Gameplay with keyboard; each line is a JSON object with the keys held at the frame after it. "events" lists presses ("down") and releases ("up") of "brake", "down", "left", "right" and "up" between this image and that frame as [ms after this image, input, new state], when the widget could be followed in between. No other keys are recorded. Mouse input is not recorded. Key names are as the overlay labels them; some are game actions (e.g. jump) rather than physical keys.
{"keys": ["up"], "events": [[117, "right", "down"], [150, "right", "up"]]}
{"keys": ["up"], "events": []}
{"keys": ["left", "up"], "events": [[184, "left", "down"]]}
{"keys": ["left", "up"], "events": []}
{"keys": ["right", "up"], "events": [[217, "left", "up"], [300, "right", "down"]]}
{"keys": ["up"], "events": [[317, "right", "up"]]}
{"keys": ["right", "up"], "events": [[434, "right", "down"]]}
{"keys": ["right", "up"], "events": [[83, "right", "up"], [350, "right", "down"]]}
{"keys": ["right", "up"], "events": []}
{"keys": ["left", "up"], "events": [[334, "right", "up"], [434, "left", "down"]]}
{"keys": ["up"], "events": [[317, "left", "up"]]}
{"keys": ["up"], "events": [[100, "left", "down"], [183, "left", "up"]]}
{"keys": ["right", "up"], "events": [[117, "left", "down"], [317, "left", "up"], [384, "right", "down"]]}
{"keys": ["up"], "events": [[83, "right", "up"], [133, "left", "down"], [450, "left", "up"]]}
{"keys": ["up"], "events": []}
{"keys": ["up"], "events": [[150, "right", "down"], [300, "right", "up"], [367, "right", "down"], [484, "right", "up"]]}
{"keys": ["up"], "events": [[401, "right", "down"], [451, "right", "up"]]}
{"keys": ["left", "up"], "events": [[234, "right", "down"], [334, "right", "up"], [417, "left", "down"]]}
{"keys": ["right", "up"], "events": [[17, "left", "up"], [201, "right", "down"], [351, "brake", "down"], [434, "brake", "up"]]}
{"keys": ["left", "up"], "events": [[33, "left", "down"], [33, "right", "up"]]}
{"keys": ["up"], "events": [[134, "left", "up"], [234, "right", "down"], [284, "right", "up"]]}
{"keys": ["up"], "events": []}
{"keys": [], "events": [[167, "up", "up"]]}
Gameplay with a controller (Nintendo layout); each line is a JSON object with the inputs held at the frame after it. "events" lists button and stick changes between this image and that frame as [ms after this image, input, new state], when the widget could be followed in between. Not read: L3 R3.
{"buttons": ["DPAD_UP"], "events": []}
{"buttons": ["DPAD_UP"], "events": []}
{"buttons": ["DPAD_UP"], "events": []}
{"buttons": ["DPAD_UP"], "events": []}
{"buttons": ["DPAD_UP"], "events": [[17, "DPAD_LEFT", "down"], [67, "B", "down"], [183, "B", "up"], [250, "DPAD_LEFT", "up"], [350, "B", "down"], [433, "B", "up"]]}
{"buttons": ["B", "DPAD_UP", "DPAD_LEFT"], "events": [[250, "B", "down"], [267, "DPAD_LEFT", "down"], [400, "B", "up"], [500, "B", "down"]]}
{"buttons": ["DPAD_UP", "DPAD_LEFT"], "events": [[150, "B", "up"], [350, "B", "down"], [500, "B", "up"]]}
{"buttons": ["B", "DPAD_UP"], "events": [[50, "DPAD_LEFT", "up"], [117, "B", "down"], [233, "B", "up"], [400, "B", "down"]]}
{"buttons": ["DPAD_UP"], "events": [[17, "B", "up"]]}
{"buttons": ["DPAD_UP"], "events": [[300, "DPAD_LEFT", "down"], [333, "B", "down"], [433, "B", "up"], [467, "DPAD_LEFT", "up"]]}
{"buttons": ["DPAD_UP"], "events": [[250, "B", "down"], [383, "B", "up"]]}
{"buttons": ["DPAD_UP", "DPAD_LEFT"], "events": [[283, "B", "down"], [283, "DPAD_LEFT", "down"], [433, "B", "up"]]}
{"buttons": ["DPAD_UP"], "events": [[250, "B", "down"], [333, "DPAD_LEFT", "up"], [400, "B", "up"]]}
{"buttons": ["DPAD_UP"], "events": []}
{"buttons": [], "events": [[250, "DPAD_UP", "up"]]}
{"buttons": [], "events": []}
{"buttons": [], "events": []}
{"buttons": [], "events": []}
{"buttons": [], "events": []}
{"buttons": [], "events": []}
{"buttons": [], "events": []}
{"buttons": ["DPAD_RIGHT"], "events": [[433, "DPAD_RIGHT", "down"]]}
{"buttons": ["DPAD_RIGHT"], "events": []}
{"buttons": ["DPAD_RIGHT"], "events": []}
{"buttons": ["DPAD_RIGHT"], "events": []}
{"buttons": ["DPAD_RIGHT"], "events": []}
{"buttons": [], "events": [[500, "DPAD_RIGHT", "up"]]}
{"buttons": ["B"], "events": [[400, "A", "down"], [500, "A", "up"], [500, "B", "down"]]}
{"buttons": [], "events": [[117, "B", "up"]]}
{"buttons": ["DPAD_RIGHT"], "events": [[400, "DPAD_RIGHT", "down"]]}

▸ **Your instructions**
Looking at the records above, work out how many lines contain "brake". Give the number only.

▸ **Response**
2